• _Task statement_
Return every line of the records below verbatim, with no pictures in the copy.

[Opening Information provided section]

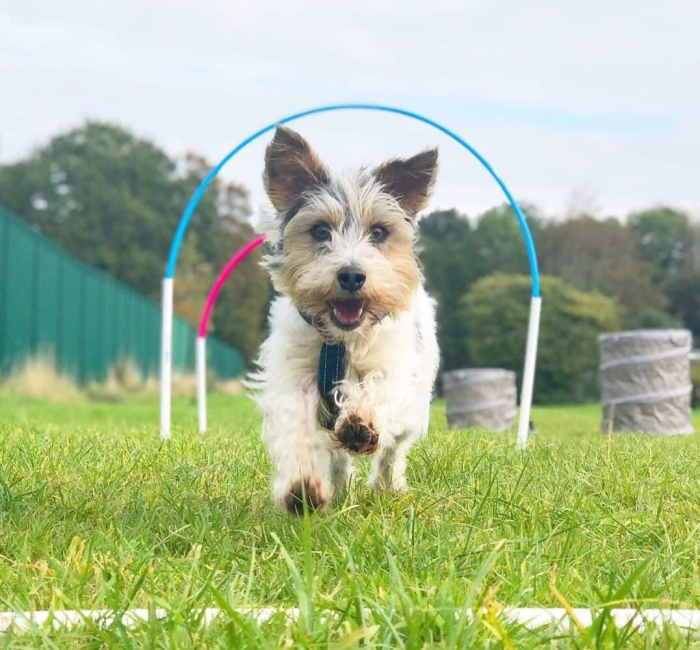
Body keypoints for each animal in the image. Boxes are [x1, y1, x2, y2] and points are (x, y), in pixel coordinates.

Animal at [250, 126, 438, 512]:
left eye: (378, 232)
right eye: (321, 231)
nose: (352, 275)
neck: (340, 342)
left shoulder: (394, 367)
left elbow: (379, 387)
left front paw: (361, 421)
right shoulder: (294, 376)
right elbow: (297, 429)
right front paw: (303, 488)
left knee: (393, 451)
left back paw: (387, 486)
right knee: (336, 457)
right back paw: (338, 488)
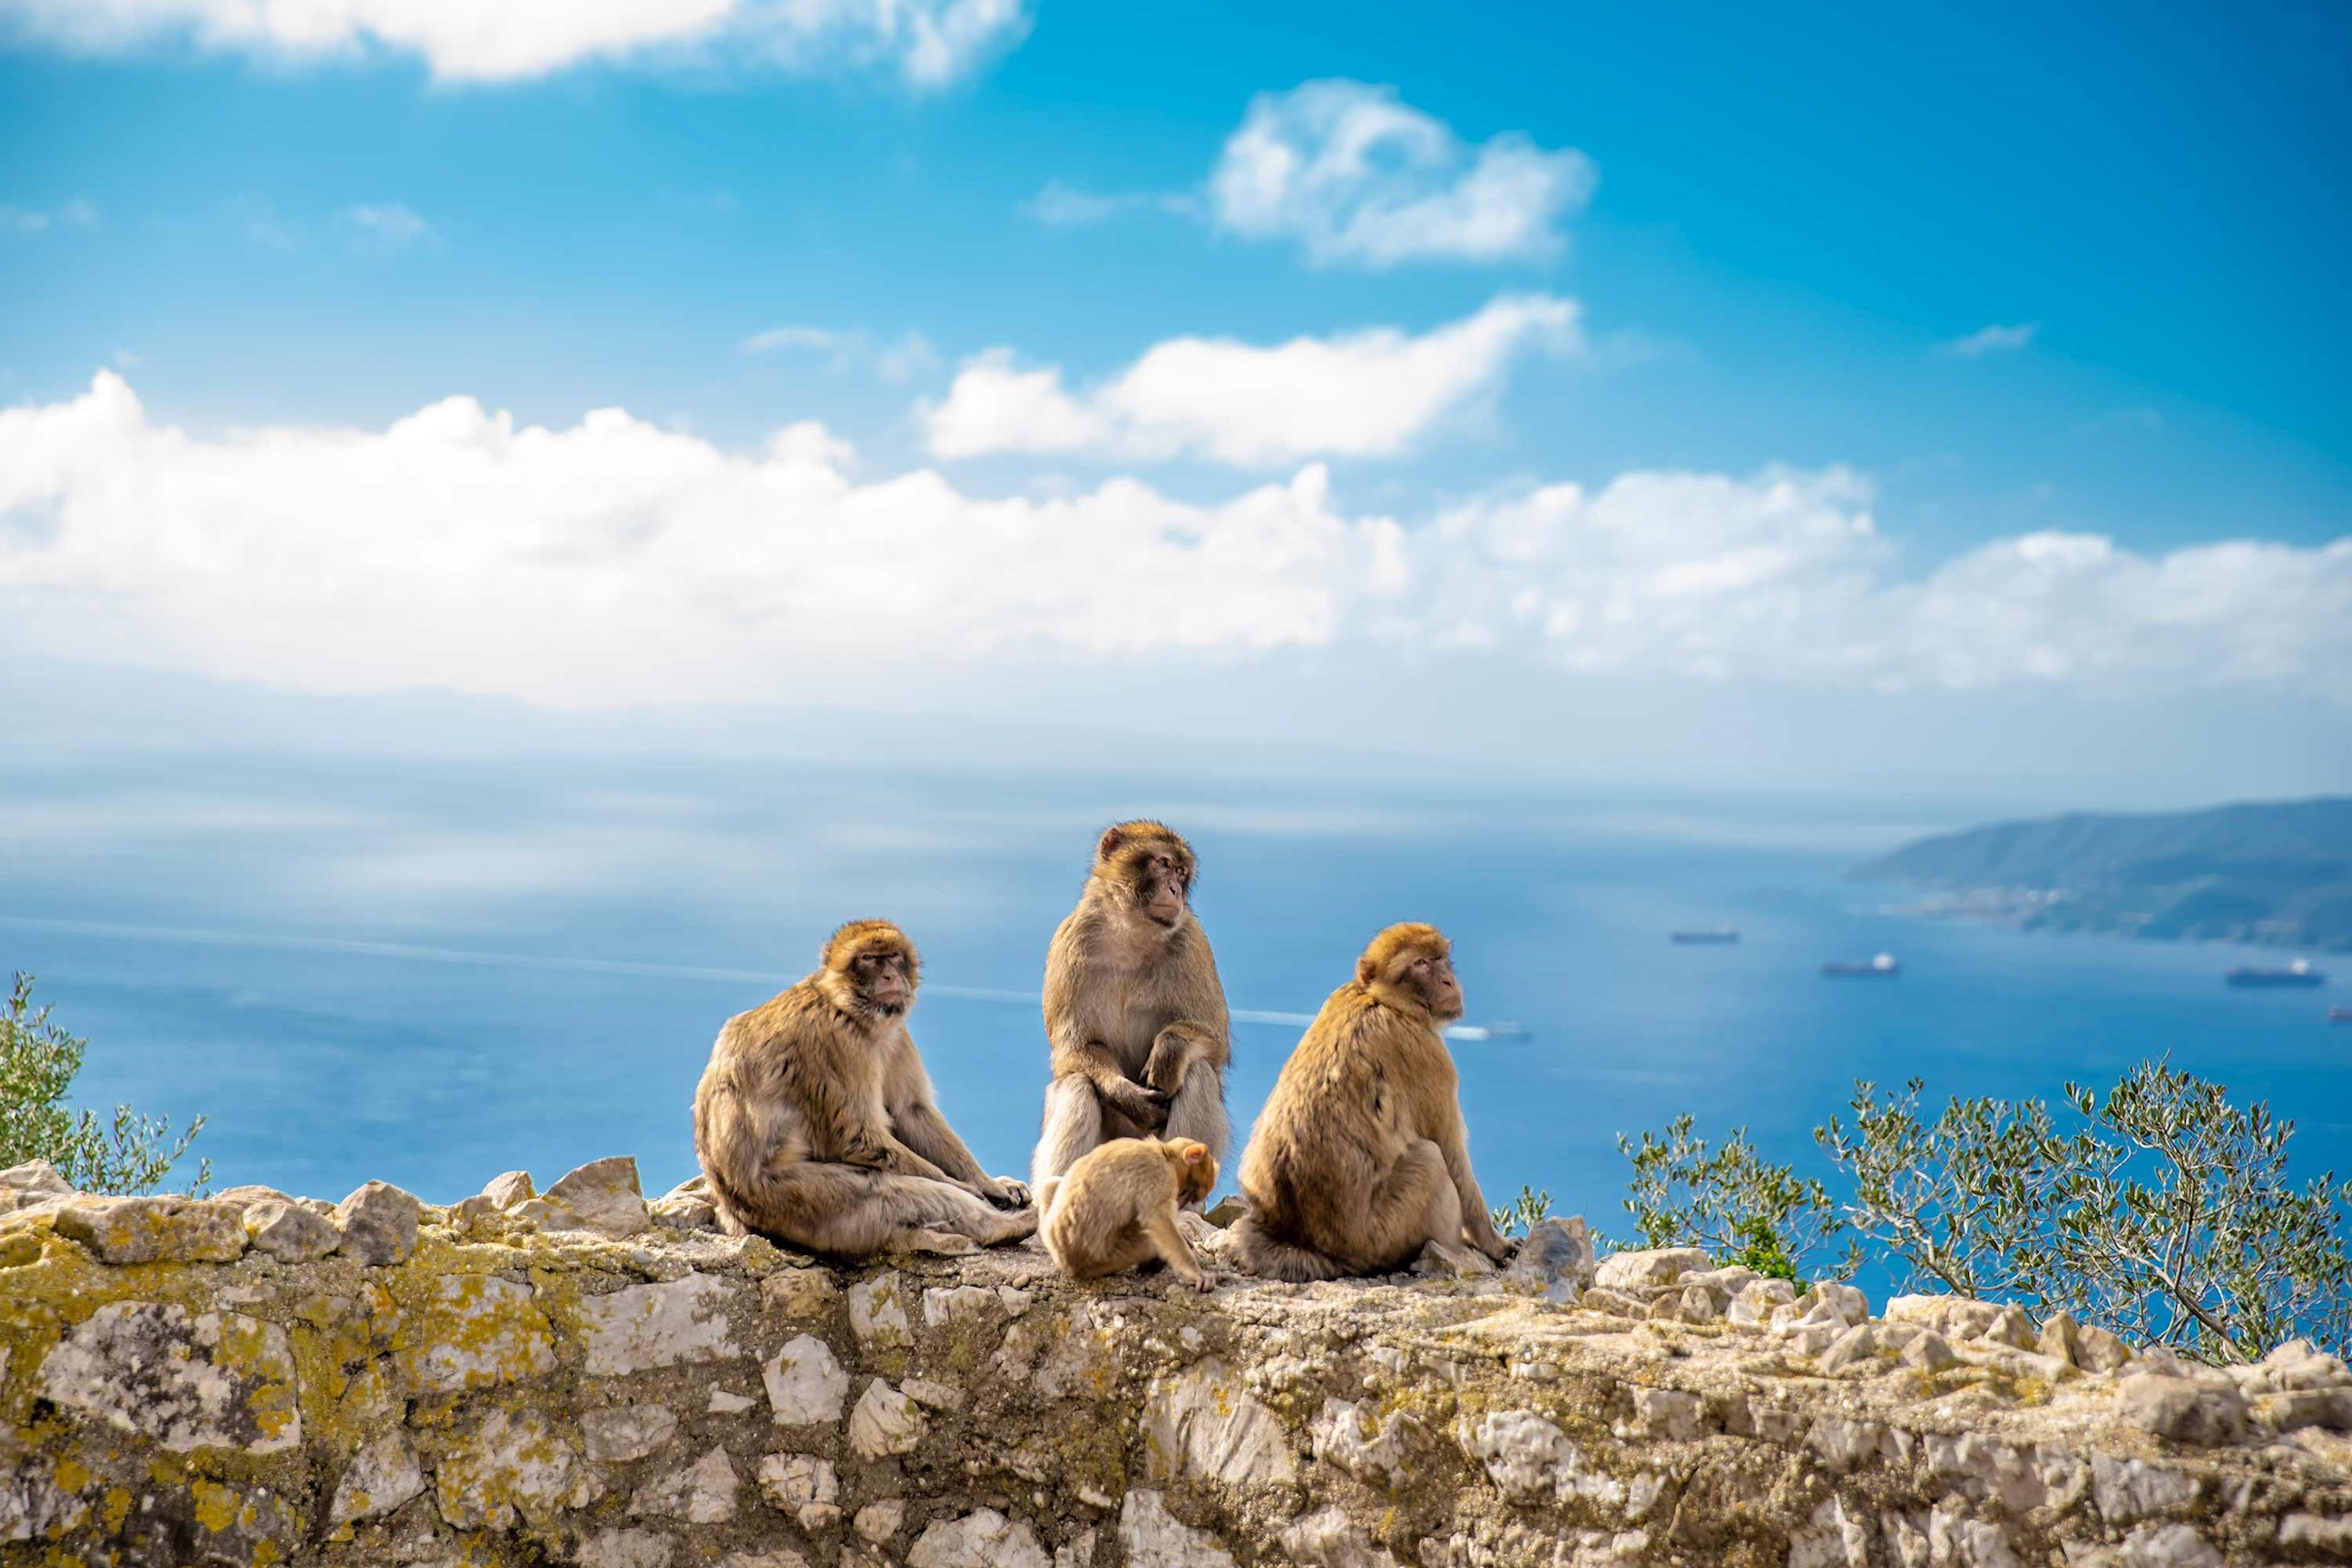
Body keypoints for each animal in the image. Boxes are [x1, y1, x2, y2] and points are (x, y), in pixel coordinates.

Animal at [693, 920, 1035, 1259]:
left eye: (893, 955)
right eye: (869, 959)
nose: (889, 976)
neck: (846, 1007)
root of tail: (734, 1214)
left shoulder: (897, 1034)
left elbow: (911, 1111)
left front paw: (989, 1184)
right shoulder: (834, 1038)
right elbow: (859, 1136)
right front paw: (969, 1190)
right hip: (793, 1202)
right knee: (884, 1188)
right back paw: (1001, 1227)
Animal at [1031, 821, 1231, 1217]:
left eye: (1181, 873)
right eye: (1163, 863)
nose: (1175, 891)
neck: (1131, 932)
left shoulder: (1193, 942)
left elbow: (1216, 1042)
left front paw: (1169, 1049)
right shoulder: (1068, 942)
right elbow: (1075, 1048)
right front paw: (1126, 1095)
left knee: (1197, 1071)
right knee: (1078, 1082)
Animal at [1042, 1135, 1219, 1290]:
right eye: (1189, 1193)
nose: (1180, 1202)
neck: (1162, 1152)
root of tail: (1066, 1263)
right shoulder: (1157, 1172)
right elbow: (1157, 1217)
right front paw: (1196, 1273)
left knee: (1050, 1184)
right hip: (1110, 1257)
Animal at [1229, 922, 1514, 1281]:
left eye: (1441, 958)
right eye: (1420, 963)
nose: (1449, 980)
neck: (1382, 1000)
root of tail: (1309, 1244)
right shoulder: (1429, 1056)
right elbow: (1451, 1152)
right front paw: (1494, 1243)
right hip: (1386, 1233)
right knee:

[Closing Information provided section]

• _Result_
Body keypoints for each animal in the image. Boxes are [x1, y1, x2, y2] and points are (x, y), in pixel coordinates.

Animal at [250, 126, 438, 512]:
left eye: (378, 232)
right eye: (321, 231)
nose: (352, 275)
neck: (340, 342)
left shoulder: (394, 367)
left elbow: (379, 387)
left front paw: (361, 421)
right shoulder: (294, 376)
right elbow: (297, 429)
right front paw: (303, 488)
left knee: (393, 451)
left back paw: (387, 486)
right knee: (336, 457)
right back paw: (338, 488)
Body keypoints for each animal in the image. Boxes are [x1, y1, x2, y2] and points are (x, y), in pixel coordinates.

Animal at [693, 920, 1035, 1259]:
left eye: (893, 955)
right eye: (869, 959)
nose: (889, 976)
neck: (846, 1007)
root of tail: (734, 1214)
left shoulder: (897, 1034)
left elbow: (911, 1111)
left front paw: (989, 1184)
right shoulder: (834, 1038)
right elbow: (859, 1136)
right front paw: (969, 1190)
right hip: (793, 1202)
right knee: (884, 1188)
right back paw: (1001, 1227)
Animal at [1031, 821, 1231, 1217]:
left eye: (1181, 873)
right eye: (1163, 863)
nose: (1175, 891)
neck: (1131, 932)
left shoulder: (1193, 942)
left elbow: (1216, 1042)
left front paw: (1169, 1049)
right shoulder: (1068, 942)
right elbow: (1075, 1048)
right front paw: (1126, 1095)
left knee: (1197, 1071)
right knee: (1078, 1082)
Animal at [1042, 1135, 1219, 1290]:
right eye: (1189, 1193)
nose: (1180, 1202)
neck: (1162, 1152)
root of tail: (1066, 1263)
right shoulder: (1157, 1172)
right elbow: (1157, 1217)
right front paw: (1196, 1273)
left knee: (1050, 1184)
right hip: (1110, 1257)
Animal at [1229, 922, 1514, 1281]:
left eye: (1441, 958)
right eye: (1420, 963)
nose: (1449, 980)
neck: (1382, 1000)
root of tail: (1309, 1244)
right shoulder: (1429, 1056)
right elbow: (1451, 1152)
right front paw: (1494, 1243)
right hip: (1386, 1233)
right knee:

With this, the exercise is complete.